The newspaper suggested that an element of subterfuge was necessary to find out whether a Government Minister had indeed given a glowing reference to someone he hardly knew. In a transcript of a conversation with the reporter who did not disclose his identity, the complainant repeatedly stated I dont know Keith Vaz very well [...] I have met him a couple of times and he gave me a reference. The newspaper also provided a transcript of a conversation with the Labour party press officer named in the article, who categorically denied that Mr Vaz knew the complainant even after the reporter had spelt out his name.

Not Upheld


The Commission noted that the newspapers defence against the charge of subterfuge was its duty in the public interest, protected by the Code, to expose wrongdoing. In this case it had been alleged that a government minister had provided a job reference for a man he hardly knew.

It was clear that both parties agreed that an MP had at some stage provided the complainant with a reference. Given that the complainant had then claimed that he did not know Mr Vaz very well, and that Mr Vaz had said that he did not know the complainant at all, the Commission considered that the subterfuge used to obtain the story was justified in the public interest.

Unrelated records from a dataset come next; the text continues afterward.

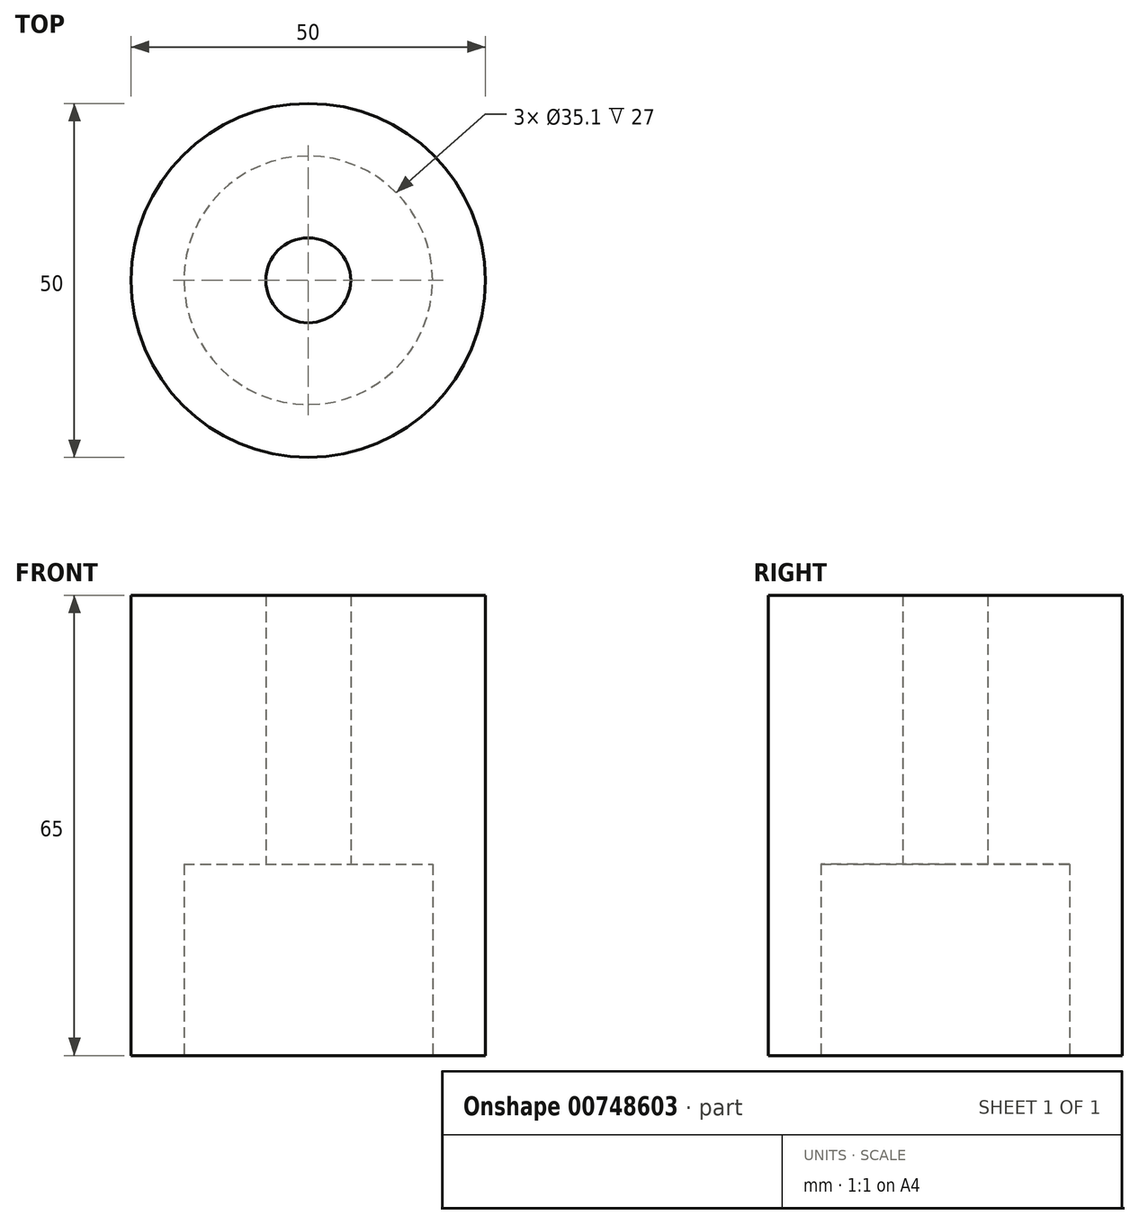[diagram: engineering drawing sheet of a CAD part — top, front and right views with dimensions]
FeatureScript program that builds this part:
annotation { "Feature Type Name" : "Feature", "Feature Type Description" : "" }
export const myFeature = defineFeature(function(context is Context, id is Id, definition is map)
    precondition{}
    {
        {
            var Q0;
            Q0=qCreatedBy(makeId("Top.planeOp"),FACE);
            var sketch = newSketch(context, id + "F0", { "sketchPlane" : qUnion([Q0])});
            skCircle(sketch, "E0", {"center": v(0, 0) * mm, "radius": 25 * mm});
            skCircle(sketch, "E1", {"center": v(0, 0) * mm, "radius": 17.55 * mm});
            skSolve(sketch);
        }
        {
            var Q0;
            Q0=makeQuery(id+"F0.imprint","IMPRINT",FACE,{"disambiguationData":[TD([[makeQuery(id+"F0.imprint","IMPRINT",EDGE,{"derivedFrom":sQuery(id+"F0.wireOp",EDGE,"E0")}),1.0]])]});
            var Q1;
            Q1=makeQuery(id+"F0.imprint","IMPRINT",FACE,{"disambiguationData":[TD([[makeQuery(id+"F0.imprint","IMPRINT",EDGE,{"derivedFrom":sQuery(id+"F0.wireOp",EDGE,"E1")}),1.0]])]});
            extrude(context, id + "F1", {"entities" : qUnion([Q0, Q1]), "depth" : 65 * mm, "offsetDistance" : 25 * mm});
        }
        {
            var Q0;
            Q0=makeQuery(id+"F1.opExtrude","CAP_FACE",FACE,{"disambiguationData":[OSD([sQuery(id+"F0.wireOp",EDGE,"E0")])],"isStart":true});
            var sketch = newSketch(context, id + "F2", { "sketchPlane" : qUnion([Q0])});
            skCircle(sketch, "E2", {"center": v(0, 0) * mm, "radius": 6 * mm});
            skSolve(sketch);
        }
        {
            var Q0;
            Q0 = qSketchRegion(id + "F2", true);
            extrude(context, id + "F3", {"entities" : qUnion([Q0]), "operationType" : NewBodyOperationType.REMOVE, "endBound" : BoundingType.THROUGH_ALL, "oppositeDirection" : true, "depth" : 25 * mm, "offsetDistance" : 25 * mm});
        }
        {
            var Q0;
            Q0=makeQuery(id+"F1.opExtrude","CAP_FACE",FACE,{"disambiguationData":[OSD([sQuery(id+"F0.wireOp",EDGE,"E0")])],"isStart":true});
            var sketch = newSketch(context, id + "F4", { "sketchPlane" : qUnion([Q0])});
            skCircle(sketch, "E3", {"center": v(0, 0) * mm, "radius": 17.55 * mm});
            skSolve(sketch);
        }
        {
            var Q0;
            Q0 = qSketchRegion(id + "F4", true);
            extrude(context, id + "F5", {"entities" : qUnion([Q0]), "operationType" : NewBodyOperationType.REMOVE, "oppositeDirection" : true, "depth" : 27 * mm, "offsetDistance" : 25 * mm});
        }
    });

Turning to the complaints about inaccuracy, the Commission noted that the article had clarified that the reference had been written five years previously and included the complainants assertion that the pair had met a couple of times [... ] at parties. The Commission noted submissions indicating that the complainant had not used Mr Vazs name or reference to gain his current job. However, given the complainants assertion that he had a reference from Mr Vaz if required, which appeared to have been accurately quoted, it did not consider this point to be of such significance as to raise a breach of the Code.